PDAC organoid preparation and treatment conditions

Origins and genetic profiling of patient-derived organoids

Genetic profiling was performed on tissue biopsies from patients using whole-genome sequencing or OncoPanel^43,51. All patients consented to an Institutional Review Board (IRB)-approved protocol at Dana-Farber Cancer Institute permitting access to their clinical and genomic data.

Organoid culture

Organoids were cultured at 37 °C in 5% CO₂. Cells were seeded in growth factor reduced Matrigel (Corning; 356231) domes and incubated with human organoid medium formulated as follows: Advanced DMEM/F12-based-conditioned medium, 1× B27 supplement, 10 mM HEPES, 2 mM GlutaMAX, 10 mM nicotinamide, 1.25 mM N-acetylcysteine, 50 ng ml⁻¹ mouse EGF, 100 ng ml⁻¹ human FGF10, 0.01 μM human gastrin I, 500 nM A83–01, 100 ng ml⁻¹ noggin, 1× WNT3A conditioned 10% FBS DMEM (50% by volume) and 1× R-spondin conditioned basal medium (10% by volume)^52,53.

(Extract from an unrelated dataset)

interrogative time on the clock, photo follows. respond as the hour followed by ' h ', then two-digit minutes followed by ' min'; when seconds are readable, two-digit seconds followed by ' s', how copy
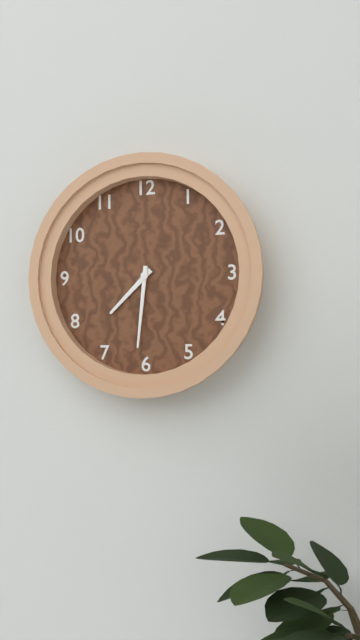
7 h 31 min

Organoid drug treatment and viability assay

Organoids were dissociated using TrypLE Express (Thermo Fisher, 12604054) and cells were seeded into ultra-low attachment 384-well plates at 1 × 10³ cells per well into 20 μl of culture media, consisting of 10% Matrigel and 90% human organoid medium. Organoids were treated 24 h post seeding over a 12-point dose curve with RMC-7977 or with DMSO in a randomized fashion using a Tecan D300e Digital Dispenser. Cell viability was assessed 6 days post-treatment using a Cell-TiterGlo 3D Cell Viability assay (Promega, G9683), according to the manufacturer’s instructions. Fluorescence was read using a FLUOstar Omega microplate reader. Technical triplicates were analysed for each biological replicate and a total of three biological replicates were done for each cell line. Growth percentage was calculated by normalizing drug-treated values to DMSO control, which was set to 100%. CTG assay readouts were plotted as a function of log molar [inhibitor] and a 4-parameter sigmoidal concentration–response model was fitted to the data. Mean ± s.d. was plotted for each dilution.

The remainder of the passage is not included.